DOCUMENT TEXT:
Getting ready for Easter has been an annual experience in my life as far back as I can remember. Easter Sunday was always a special occasion at our house, and the preparations were thoughtful and meticulous.
It usually began weeks early as my mother would drag us to the clothing store to purchase our Easter clothes. In our family, you always wore your best clothes to church, but on Easter, we always had new attire. This was back in the time when a young boy was expected to wear a suit and tie, and I was no exception. Although I would never have admitted it, I was always a little proud of my new Easter suit.
Saturday evening before Easter Sunday was always an important time. That was when we colored Easter eggs. In our family, we did not use plastic eggs with candy inside – we only used the real thing. My mother would boil approximately two dozen grade A whites. Hot water and a touch of vinegar were poured into about five or six old coffee cups, and a small tablet of dye was dropped into the mix.
My sister and I worked hard at being creative with the way we colored the eggs. There was a touch of friendly competition to have the best-looking egg.
On Sunday, always after church, my parents would hide them in the yard, and the search was on. It never took a long time to find two dozen eggs in the familiar yard. Since we lived in Colorado, there were years when the ground was covered with snow on Easter Sunday. On those occasions, the eggs were strategically hidden in the house. This always raised the concern of not locating all the eggs because they would stink in a few days.

REQUIREMENT 1: Quote the Easter memoir's passage from "My sister and" to "the best-looking egg.", keeping every word as it appears.
REQUIREMENT 2: Write the next part of the Easter memoir, picking up after its last sentence.
The rows that follow play no part in this work.

Stored records
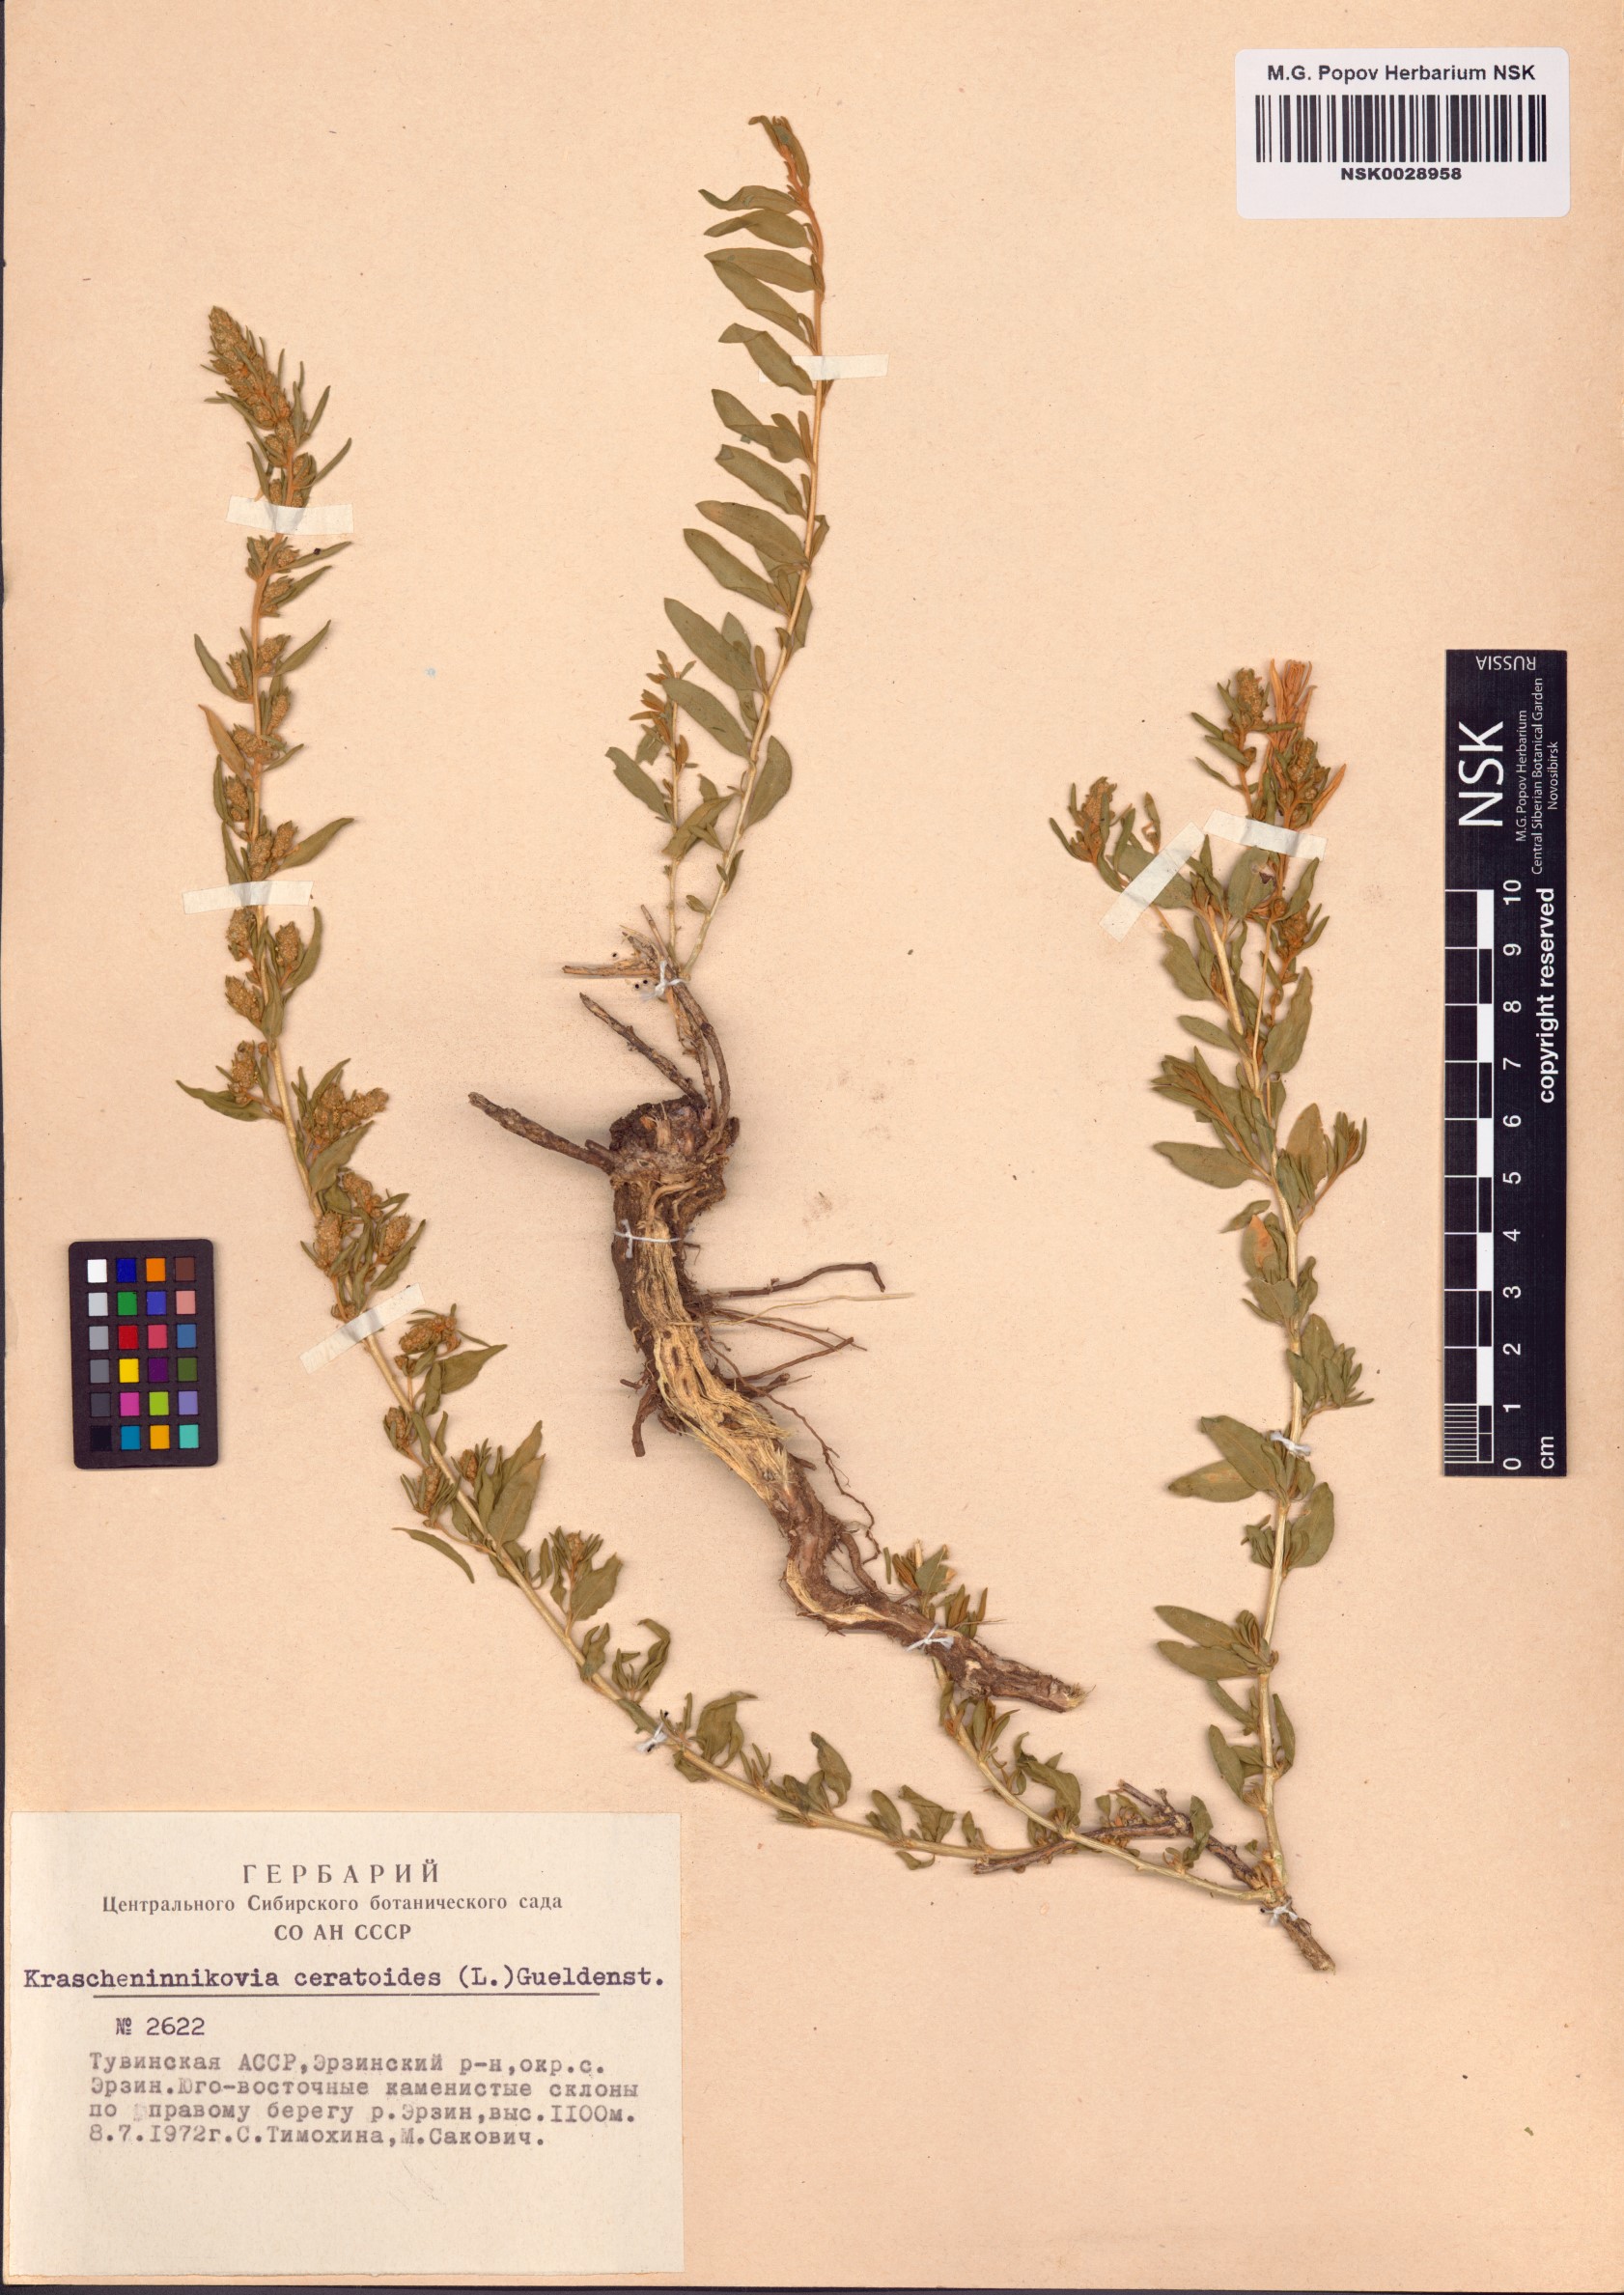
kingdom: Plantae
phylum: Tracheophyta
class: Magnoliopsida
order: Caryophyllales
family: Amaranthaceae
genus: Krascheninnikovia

EXERCISE RESULT 1:
My sister and I worked hard at being creative with the way we colored the eggs. There was a touch of friendly competition to have the best-looking egg.

EXERCISE RESULT 2:
The family dinner was another Easter preparation. Since my father was the pastor of the church, it was not uncommon for us to have friends from the church to share the meal at our house. This was always great because it usually meant they would bring their eggs, and our hunting experience was intensified. However, my plan is not to talk to you about shopping for clothes, coloring eggs, or cooking a ham dinner. I am taking this occasion of Maundy Thursday to speak about making spiritual preparations for Easter.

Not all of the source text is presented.